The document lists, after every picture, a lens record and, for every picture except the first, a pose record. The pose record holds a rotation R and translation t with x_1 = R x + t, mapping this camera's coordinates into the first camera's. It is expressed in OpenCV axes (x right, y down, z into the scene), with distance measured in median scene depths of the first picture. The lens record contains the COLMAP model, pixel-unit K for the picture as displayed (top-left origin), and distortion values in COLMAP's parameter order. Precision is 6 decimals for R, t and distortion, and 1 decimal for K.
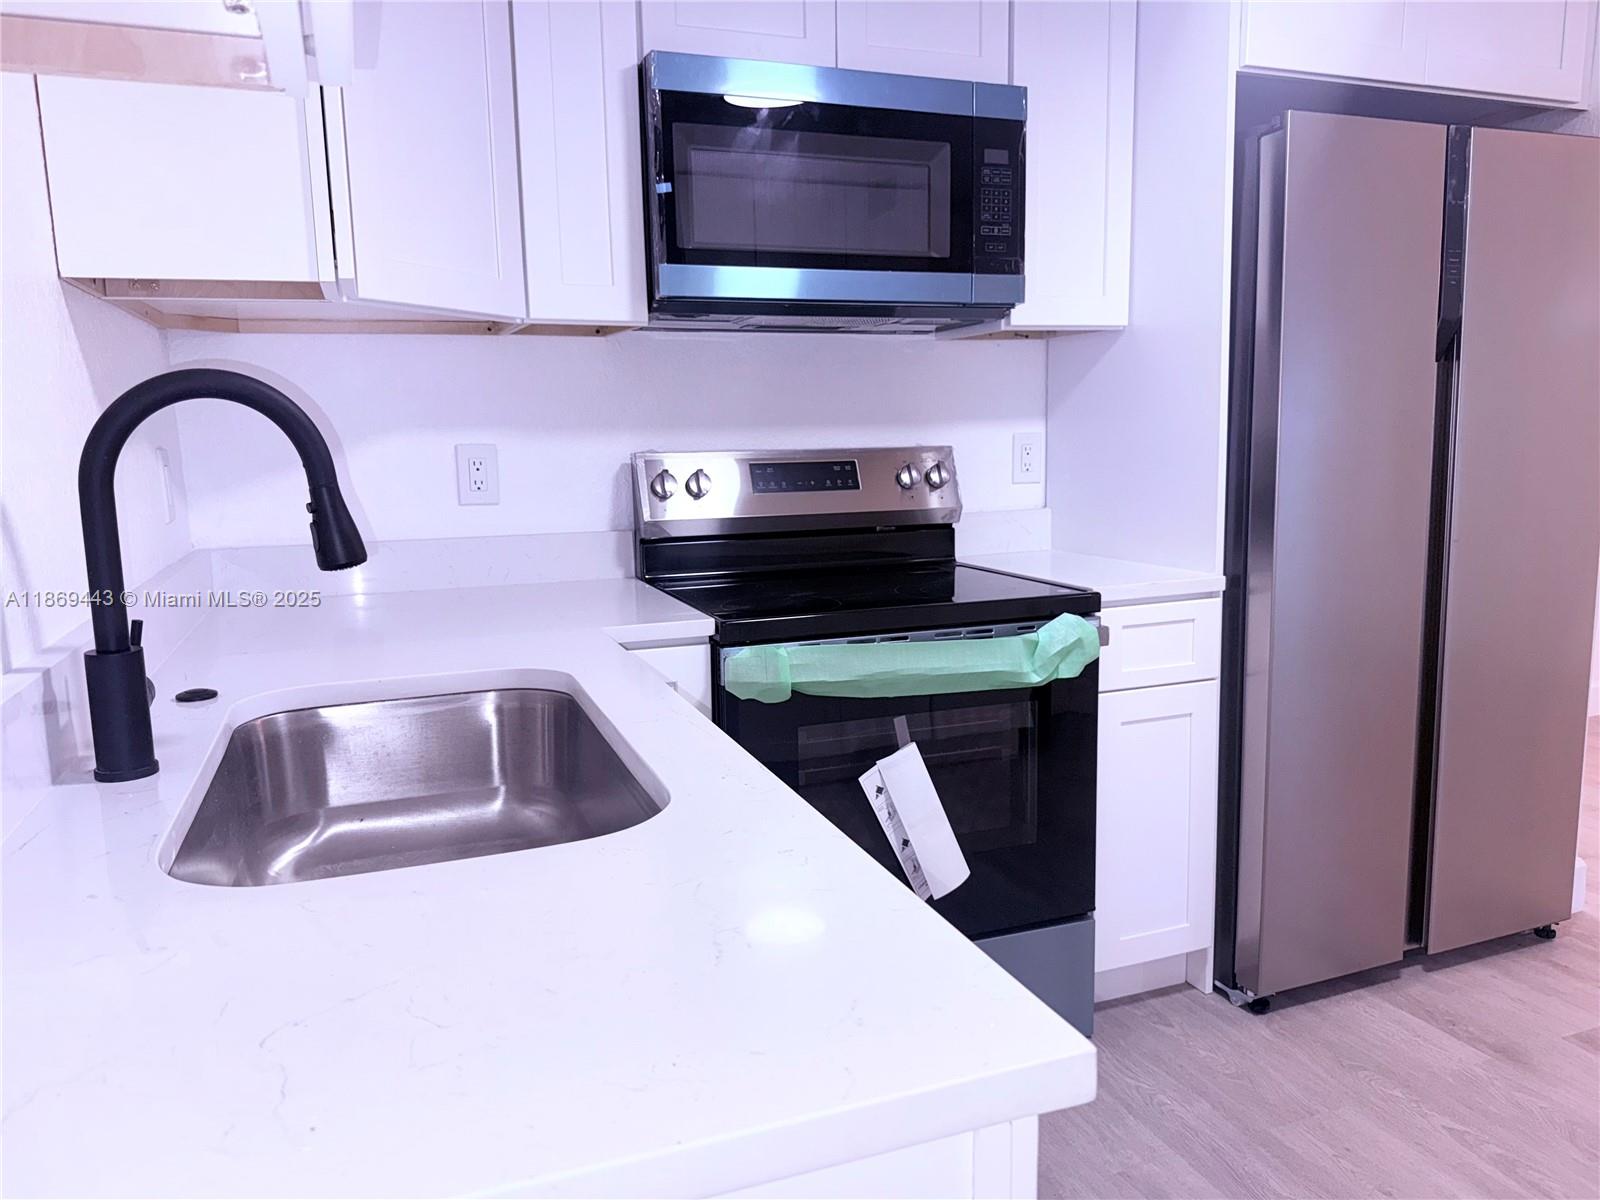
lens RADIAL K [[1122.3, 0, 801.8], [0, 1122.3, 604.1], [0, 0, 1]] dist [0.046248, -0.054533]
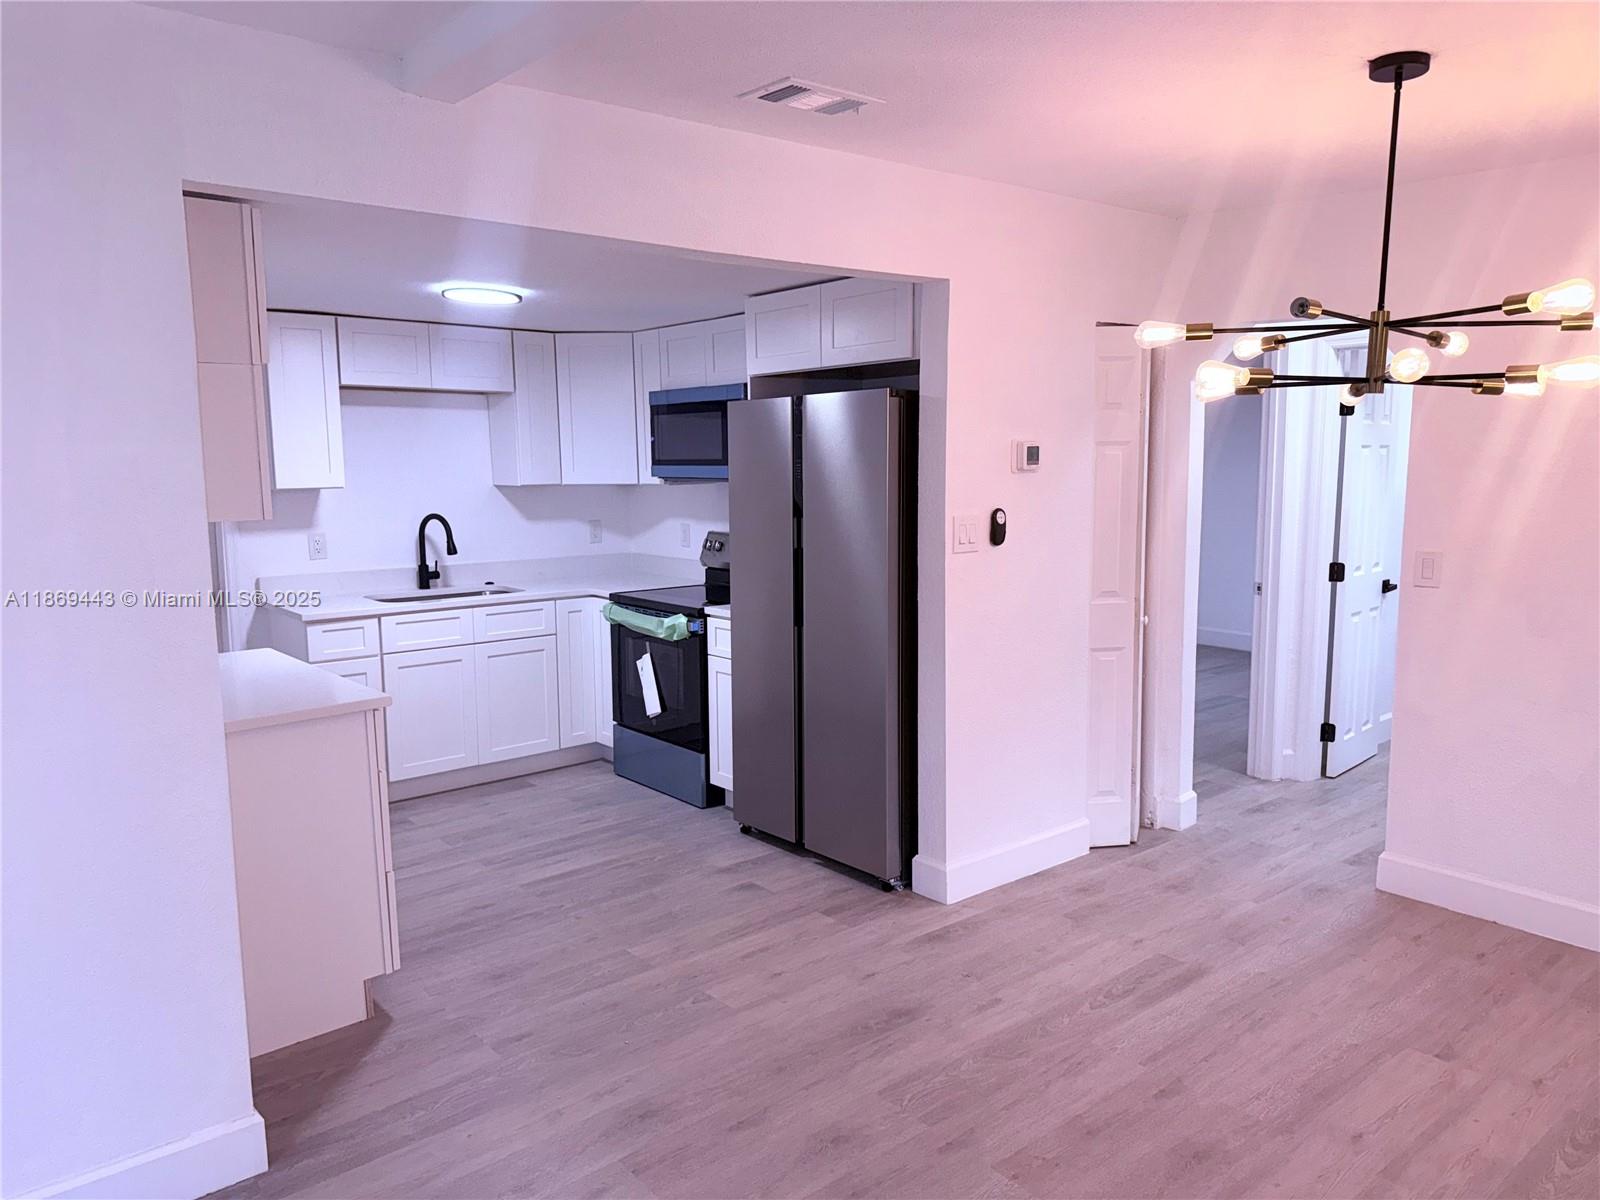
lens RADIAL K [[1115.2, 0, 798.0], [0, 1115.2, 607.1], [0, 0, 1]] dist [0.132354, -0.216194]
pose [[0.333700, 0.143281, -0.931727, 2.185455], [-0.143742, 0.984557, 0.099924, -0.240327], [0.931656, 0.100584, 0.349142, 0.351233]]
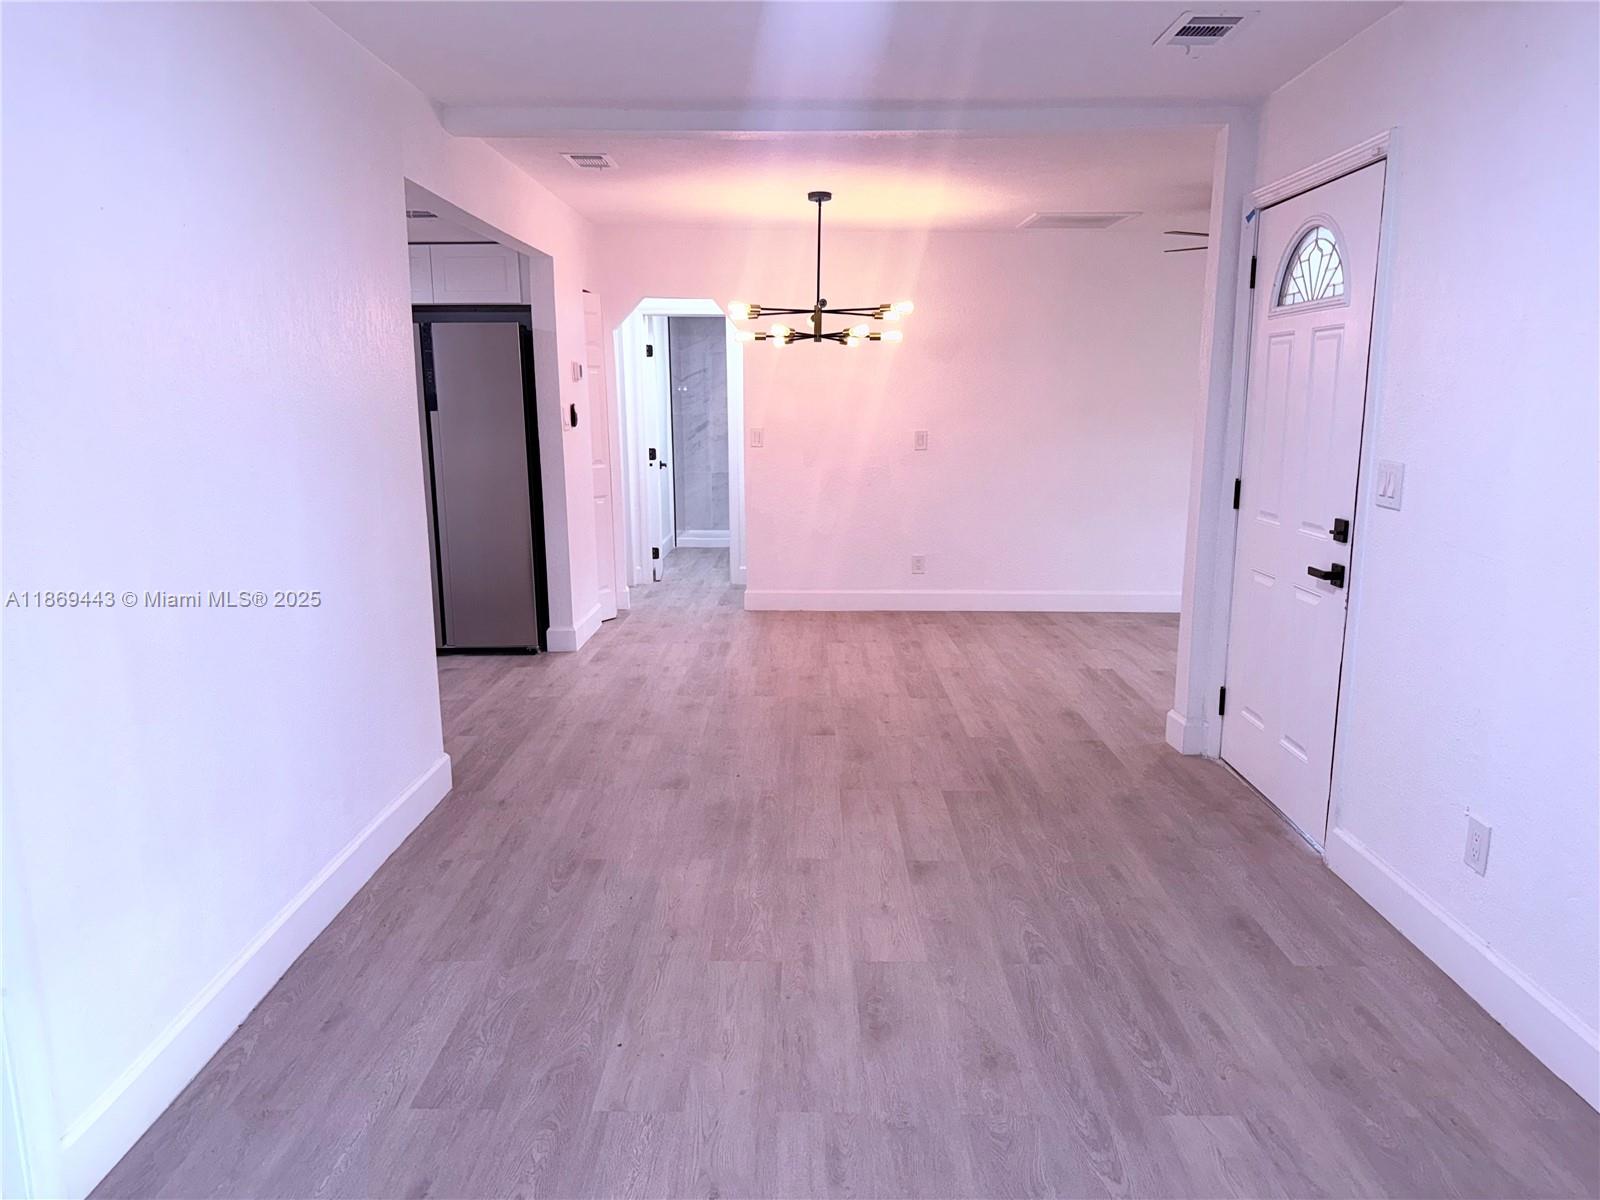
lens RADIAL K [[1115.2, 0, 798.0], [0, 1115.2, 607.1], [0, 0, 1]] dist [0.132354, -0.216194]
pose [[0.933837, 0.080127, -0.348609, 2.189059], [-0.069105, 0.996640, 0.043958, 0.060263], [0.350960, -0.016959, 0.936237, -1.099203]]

....

* Aim of the exercise
Everything in the listing above must be retyped exactly, except for the pictures.

* Response to this task
The document lists, after every picture, a lens record and, for every picture except the first, a pose record. The pose record holds a rotation R and translation t with x_1 = R x + t, mapping this camera's coordinates into the first camera's. It is expressed in OpenCV axes (x right, y down, z into the scene), with distance measured in median scene depths of the first picture. The lens record contains the COLMAP model, pixel-unit K for the picture as displayed (top-left origin), and distortion values in COLMAP's parameter order. Precision is 6 decimals for R, t and distortion, and 1 decimal for K.
lens RADIAL K [[1122.3, 0, 801.8], [0, 1122.3, 604.1], [0, 0, 1]] dist [0.046248, -0.054533]
lens RADIAL K [[1115.2, 0, 798.0], [0, 1115.2, 607.1], [0, 0, 1]] dist [0.132354, -0.216194]
pose [[0.333700, 0.143281, -0.931727, 2.185455], [-0.143742, 0.984557, 0.099924, -0.240327], [0.931656, 0.100584, 0.349142, 0.351233]]
lens RADIAL K [[1115.2, 0, 798.0], [0, 1115.2, 607.1], [0, 0, 1]] dist [0.132354, -0.216194]
pose [[0.933837, 0.080127, -0.348609, 2.189059], [-0.069105, 0.996640, 0.043958, 0.060263], [0.350960, -0.016959, 0.936237, -1.099203]]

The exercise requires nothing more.